WORK REQUEST = Express the lines of the rows as a Markdown table with the columns n and Line, starting at the line that contains "left elbow: (1065, 1286, 2)" and ending at the end of the rows. Number each line in n, leave out blank lines, and omit the pictures from the answer.

INPUT DATA =
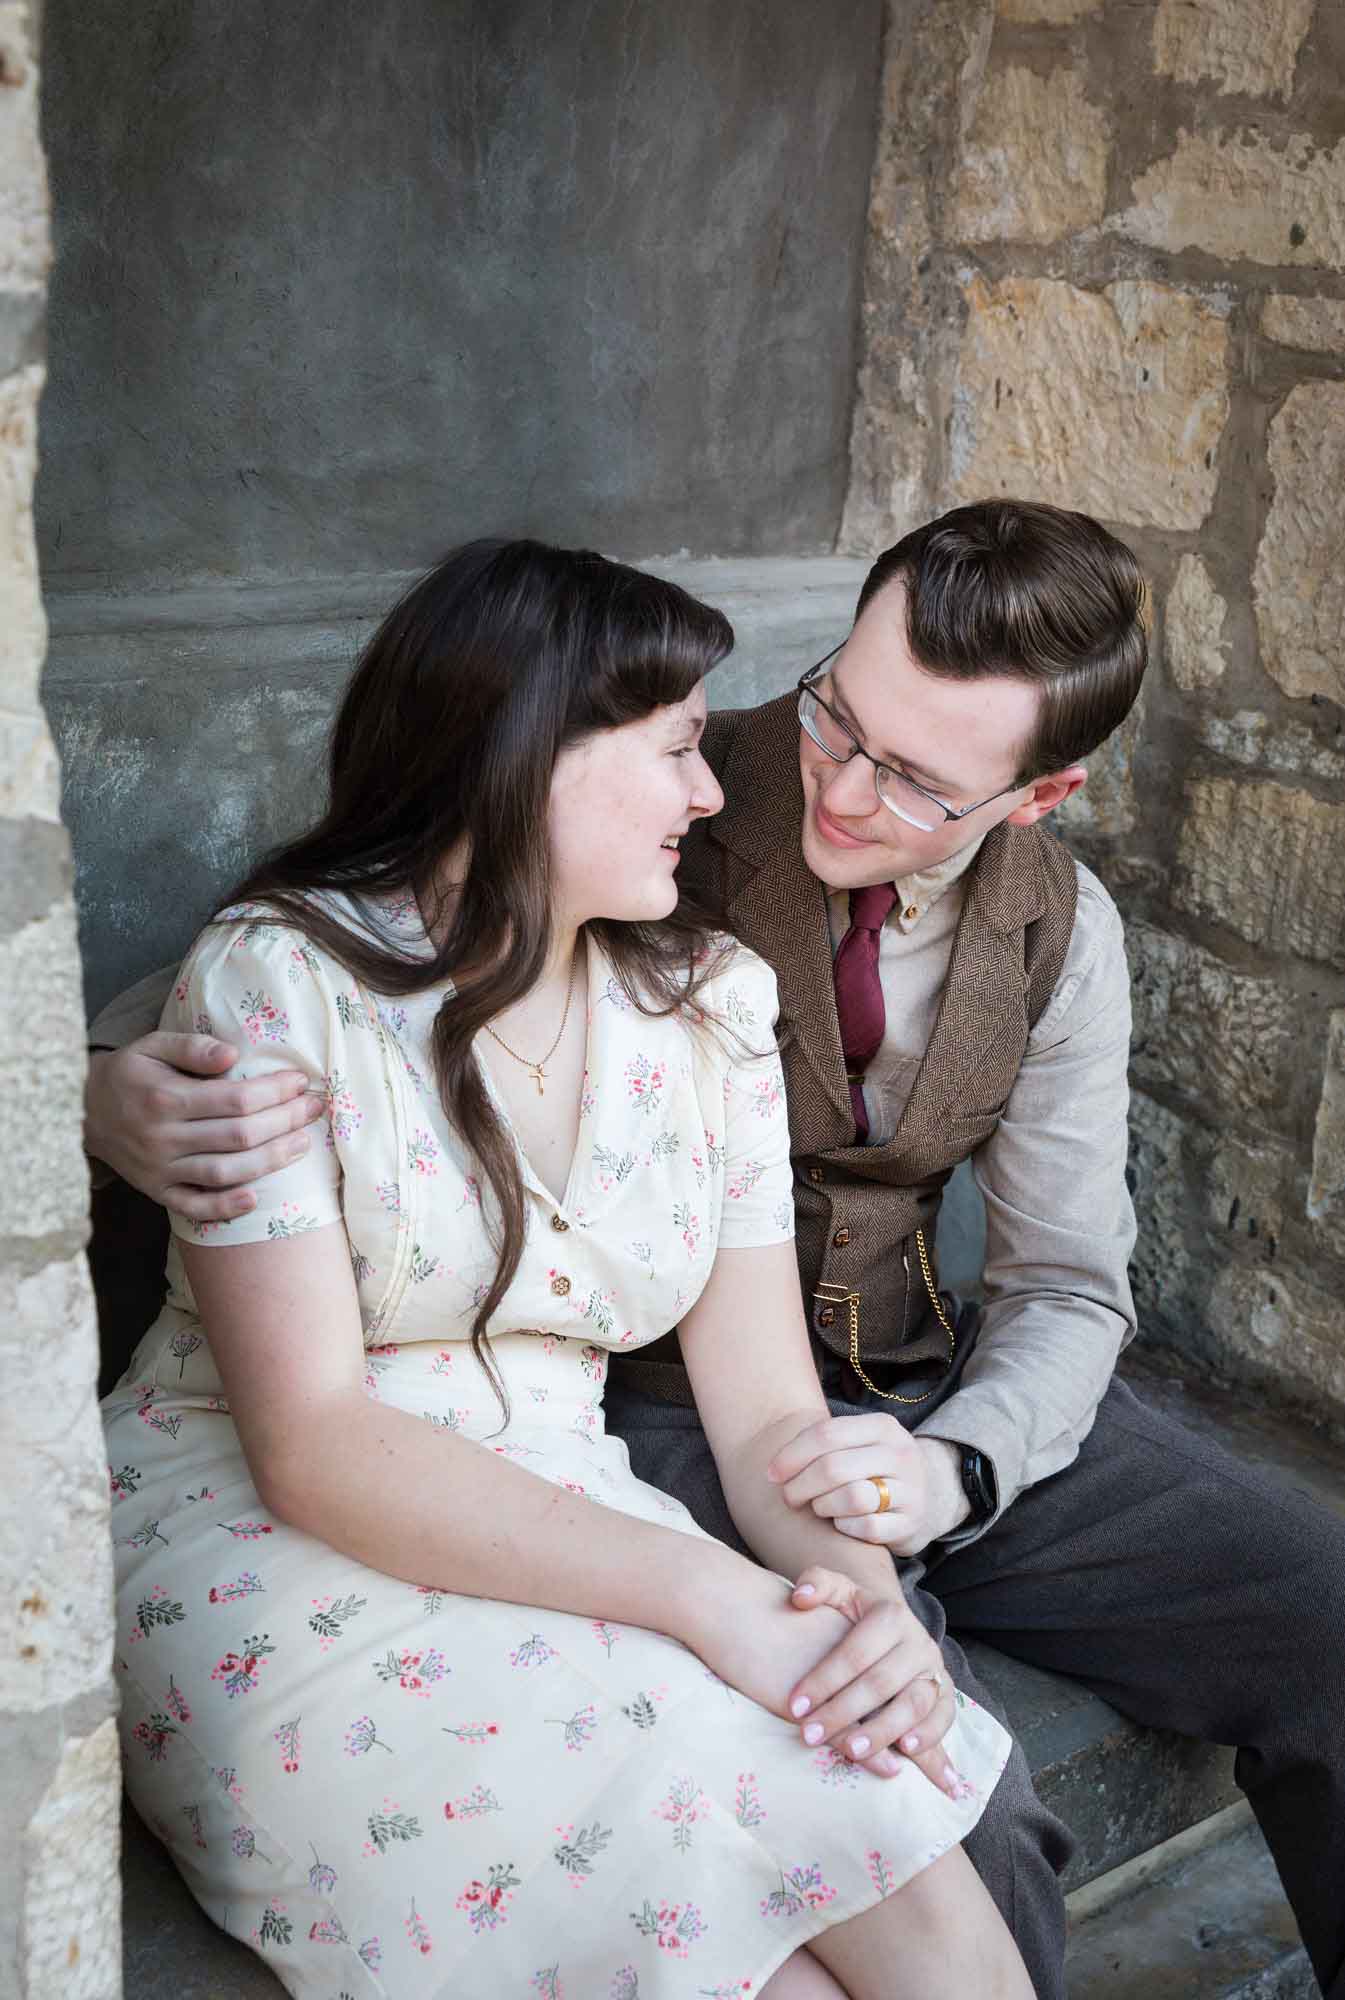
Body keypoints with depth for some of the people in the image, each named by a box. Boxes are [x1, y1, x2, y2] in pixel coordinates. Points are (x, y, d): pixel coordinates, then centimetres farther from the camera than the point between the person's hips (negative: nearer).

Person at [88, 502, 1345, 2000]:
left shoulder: (1061, 935, -1)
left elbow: (1065, 1286, 2)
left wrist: (953, 1467, -19)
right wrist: (117, 1081, -31)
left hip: (943, 1407, 5)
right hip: (675, 1414, -4)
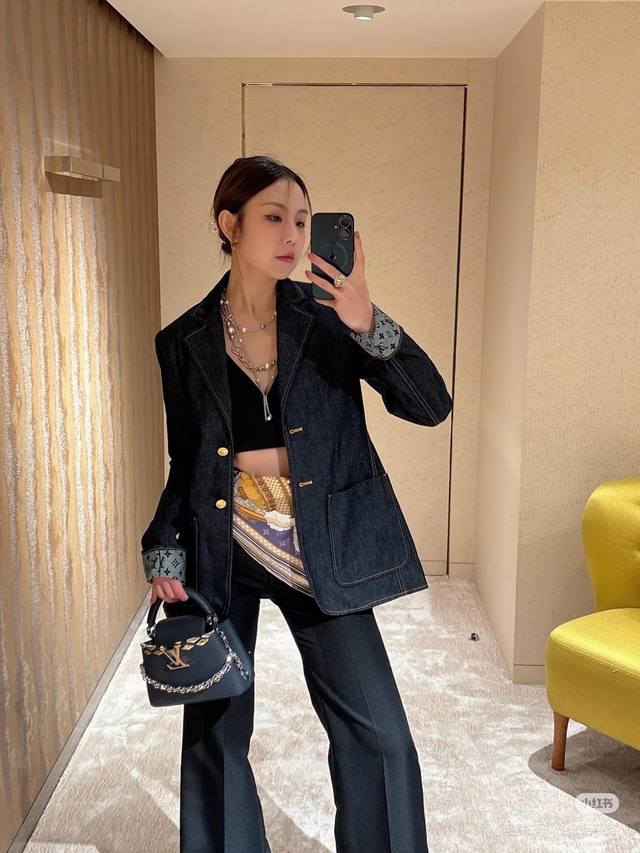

EXERCISE RESULT =
| n | Line |
|---|---|
| 1 | left elbow: (1065, 1286, 2) |
| 2 | left wrist: (953, 1467, -19) |
| 3 | right wrist: (117, 1081, -31) |
| 4 | left hip: (943, 1407, 5) |
| 5 | right hip: (675, 1414, -4) |